NASA’s robot sucked the air into its big Sample Analysis at Mars (SAM) instrument to reveal the concentration of different gases.
It is the first time that the chemistry of the atmosphere has been tested from the surface of the planet since the Viking landers in the 1970s.
The SAM analysis is ongoing but no major surprises are expected at this stage – carbon dioxide will dominate.
CO2 is the chief component of the Martian air, as the Viking probes found. Of keener interest will be whether a signal for methane has been detected by Curiosity.
The gas has recently been observed by satellite and by Earth telescopes, and its presence on the Red Planet is intriguing.
Methane should be short-lived and its persistence suggests a replenishing source of some kind – either biological or geochemical. It is hoped SAM can shed light on the issue.
Curiosity rover has measured the Red Planet's atmospheric composition
The results from this first test could be announced next week, said Curiosity deputy principal scientist Joy Crisp, but she cautioned that it would be some time before definitive statements could be made about the status of methane on Mars.
“When SAM is at its best it can measure various parts per trillion of methane, and the expected amounts based on measurements taken from orbit around Mars and from Earth telescopes should be in the 10 to a few 10s of parts per billion,” she told reporters.
“But it’s so early in the use of Sam, which is a complicated instrument, and we have to sort through the data.”
Curiosity – also known as the Mars Science Laboratory, MSL – has now driven more than 100 m from the location on the floor of Gale Crater where it landed a month ago.
A new picture from the overflying Mars Reconnaissance Orbiter (MRO) spacecraft shows its progress.
“You can see the rover with the white deck on top and the black wheels, and you can see our tracks behind us,” explained mission manager Mike Watkins.
“We’re about a football field or so away from the touch-down point – from Bradbury Landing.”
Curiosity is heading to a point dubbed Glenelg by scientists.
This is about 300 m further to the east from its current position. Satellite pictures point to Glenelg being an intersection of three distinct types of rock terrain.
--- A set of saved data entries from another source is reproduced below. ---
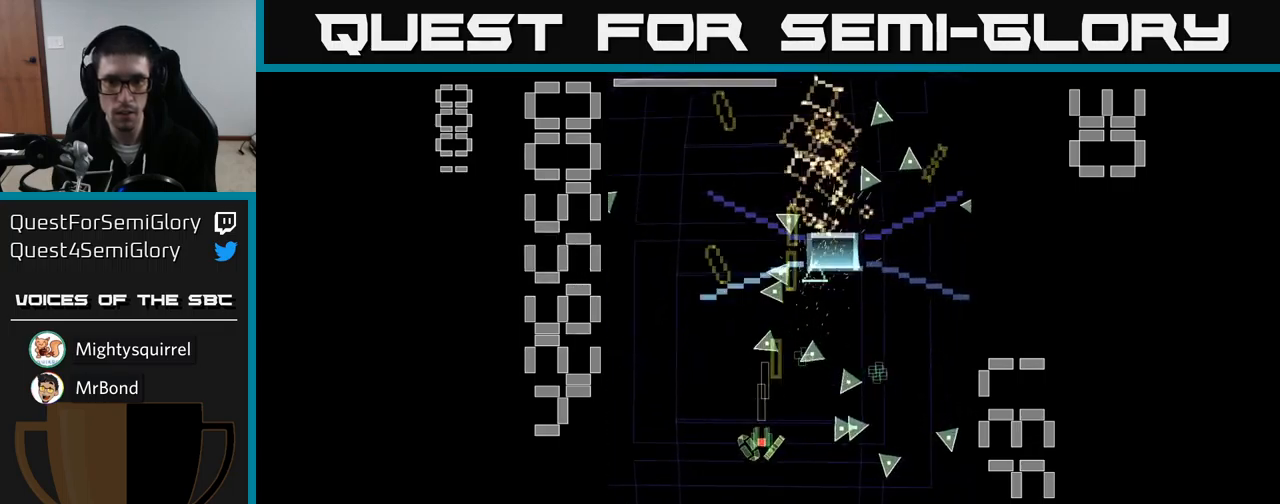
{"buttons": ["A", "X", "DPAD_RIGHT"], "events": [[83, "DPAD_LEFT", "up"], [166, "DPAD_DOWN", "up"], [216, "DPAD_UP", "down"], [283, "DPAD_RIGHT", "down"], [450, "DPAD_UP", "up"]]}
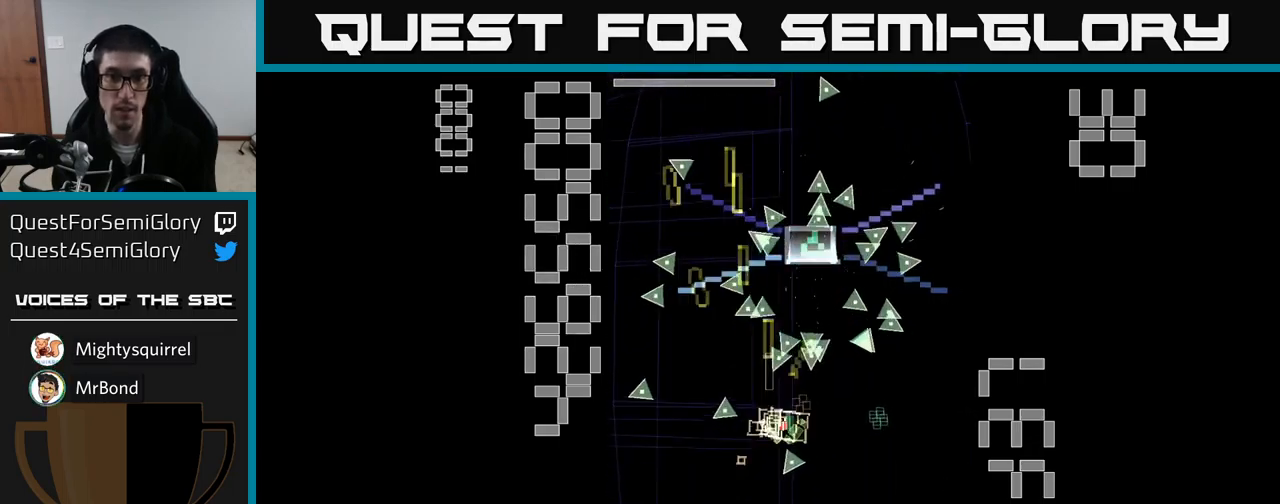
{"buttons": ["A", "X", "DPAD_UP", "DPAD_LEFT"], "events": [[50, "DPAD_DOWN", "down"], [366, "DPAD_DOWN", "up"], [416, "DPAD_RIGHT", "up"], [416, "DPAD_UP", "down"], [500, "DPAD_LEFT", "down"]]}
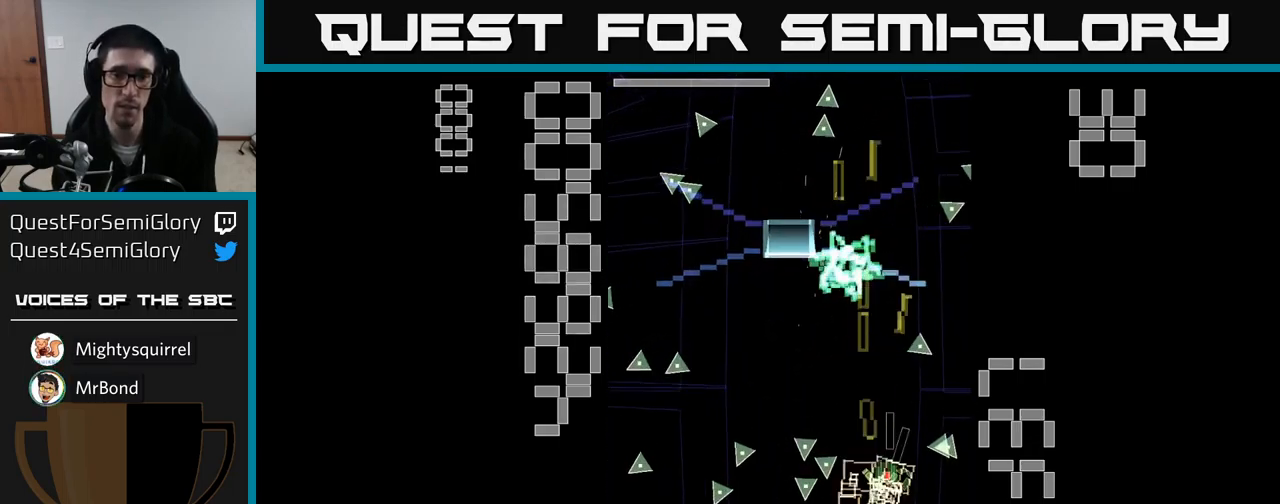
{"buttons": ["A", "DPAD_DOWN"], "events": [[100, "DPAD_UP", "up"], [433, "X", "up"], [483, "DPAD_DOWN", "down"], [483, "DPAD_LEFT", "up"]]}
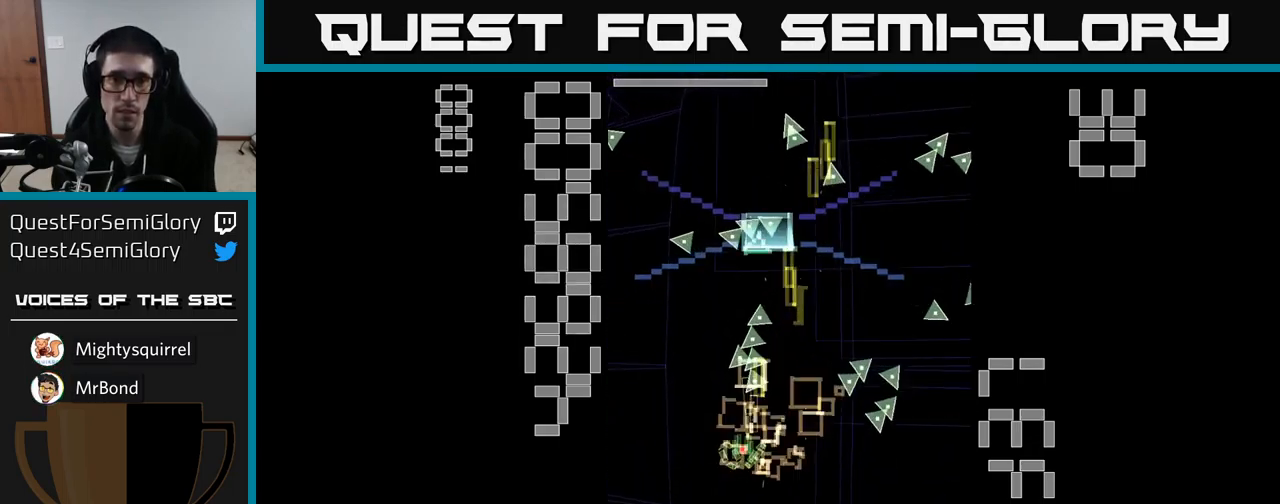
{"buttons": ["A", "X", "DPAD_UP"], "events": [[16, "X", "down"], [300, "DPAD_DOWN", "up"], [500, "DPAD_UP", "down"]]}
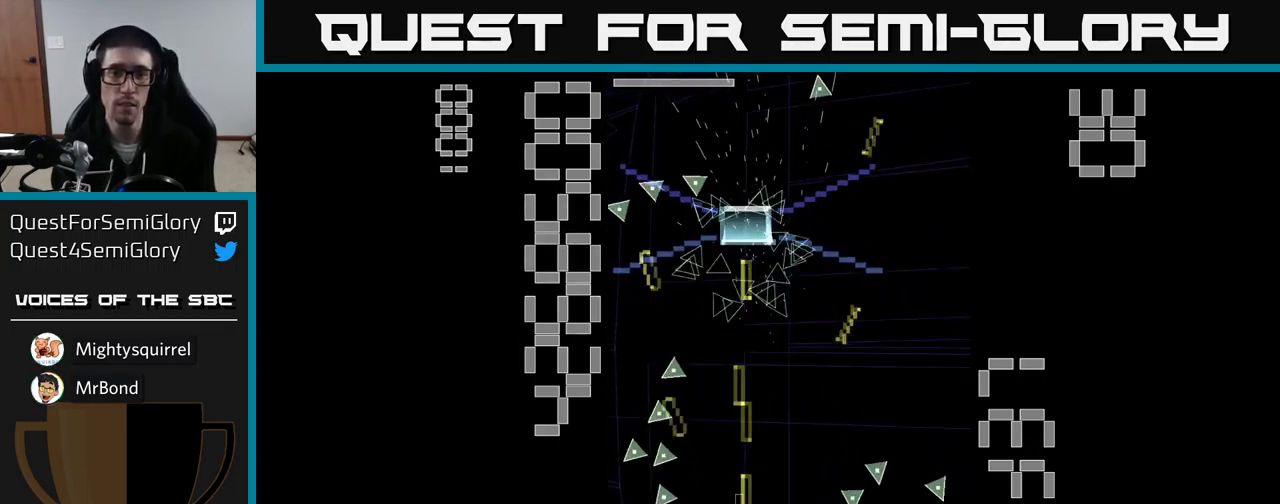
{"buttons": ["A", "X", "DPAD_RIGHT"], "events": [[283, "DPAD_UP", "up"], [366, "DPAD_DOWN", "down"], [433, "DPAD_RIGHT", "down"], [500, "DPAD_DOWN", "up"]]}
Researchers think it will be a good place to start to characterize the geology of Gale Crater.
The rover’s arrival at the junction is still some weeks away, however.
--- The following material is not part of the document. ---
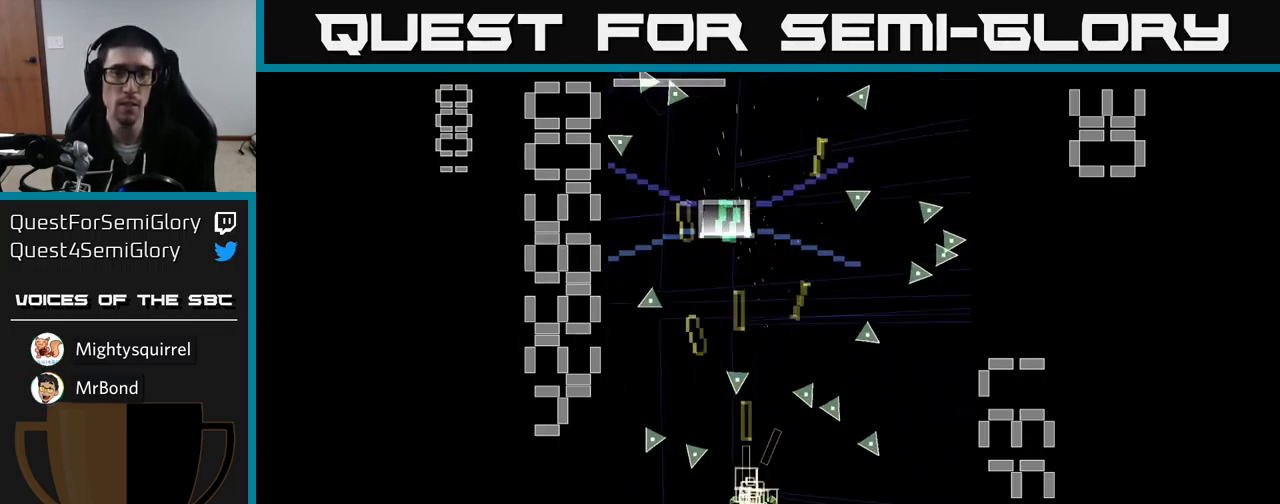
{"buttons": ["A", "X", "DPAD_RIGHT"], "events": [[33, "DPAD_RIGHT", "up"], [50, "DPAD_LEFT", "down"], [233, "X", "up"], [266, "DPAD_DOWN", "down"], [283, "A", "up"], [283, "DPAD_LEFT", "up"], [300, "A", "down"], [316, "X", "down"], [333, "DPAD_RIGHT", "down"], [383, "DPAD_DOWN", "up"]]}
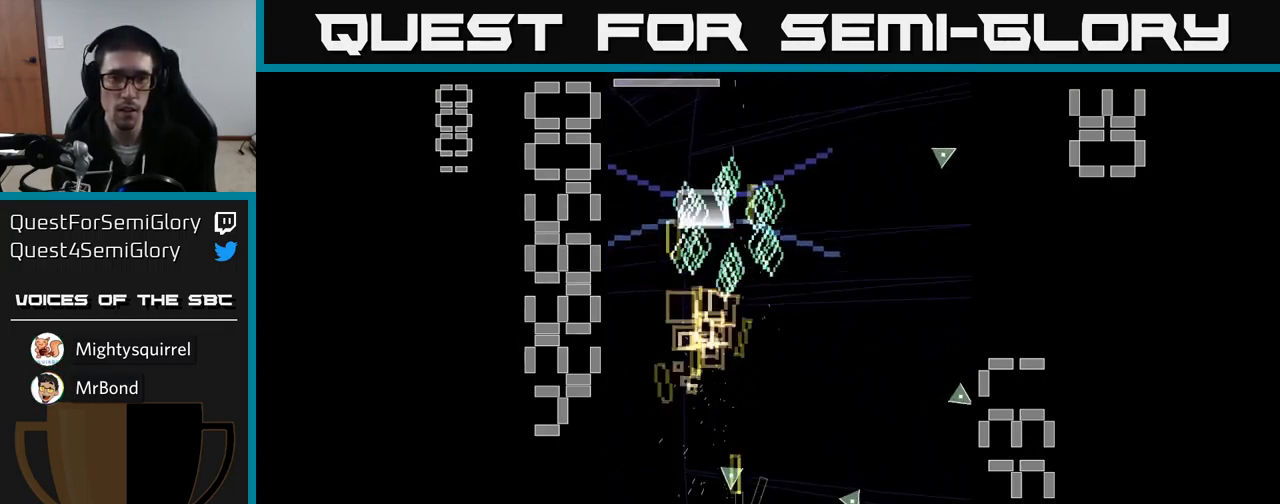
{"buttons": ["A", "X", "DPAD_DOWN", "DPAD_LEFT"], "events": [[83, "DPAD_UP", "down"], [100, "DPAD_RIGHT", "up"], [250, "DPAD_LEFT", "down"], [333, "DPAD_UP", "up"], [450, "DPAD_DOWN", "down"]]}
Engineers have parked the vehicle for a few days to practice using the 2 m-long robotic arm. This carries a 30 kg tool turret on its end and the mission team needs to learn how to move the device in the weaker gravity conditions that exist on Mars.
“Mars has about 38% of Earth gravity,” said Matt Robinson, the lead engineer on Curiosity’s arm.
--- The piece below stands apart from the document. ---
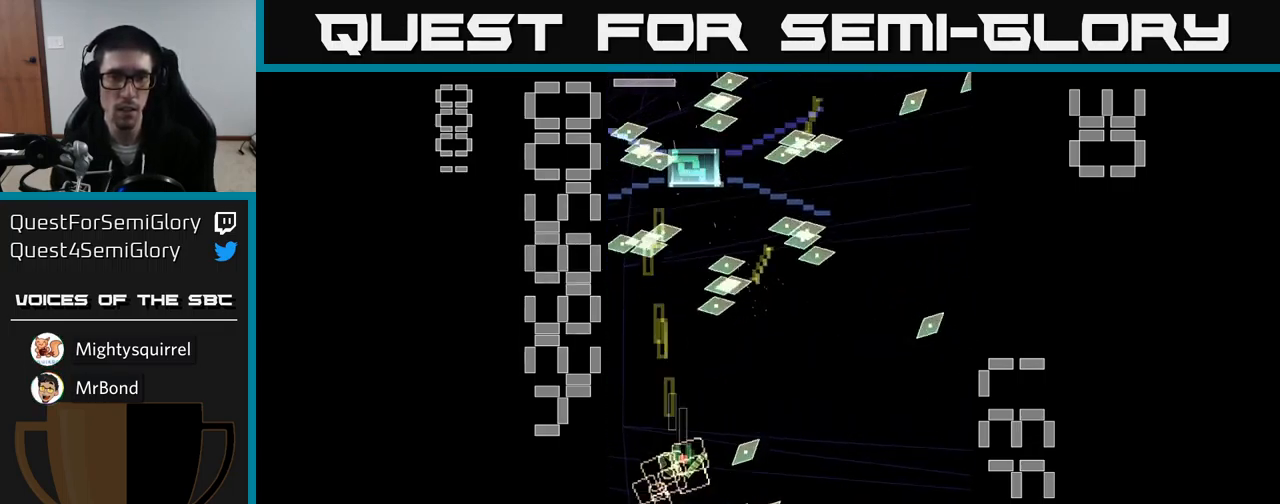
{"buttons": ["A", "X", "DPAD_RIGHT"], "events": [[16, "DPAD_RIGHT", "up"], [16, "X", "up"], [100, "X", "down"], [150, "DPAD_UP", "up"], [167, "DPAD_RIGHT", "down"], [200, "DPAD_DOWN", "down"], [367, "DPAD_DOWN", "up"]]}
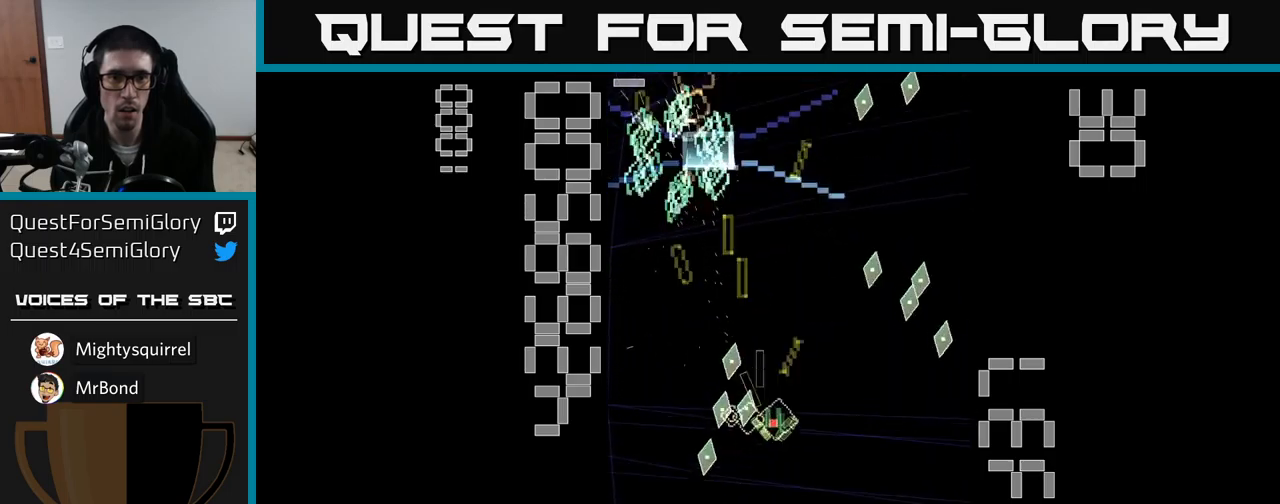
{"buttons": ["A", "X", "DPAD_UP", "DPAD_LEFT"], "events": [[200, "DPAD_RIGHT", "up"], [233, "DPAD_UP", "down"], [267, "DPAD_LEFT", "down"]]}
“Under Earth gravity, the arm sags to a certain position. On Mars, if you were to command the arm to the exact same joint angles, the turret would be at a higher position than it was on Earth.
“To compensate, we have flight software that does the mathematics to position the arm lower to recreate the exact same pose of the turret with respect to the hardware on the rover.
“So a big part of this exercise is to verify that flight software is doing that compensation properly,” he said.
Once the arm check-out is done, Curiosity will pick up the pace to get to Glenelg.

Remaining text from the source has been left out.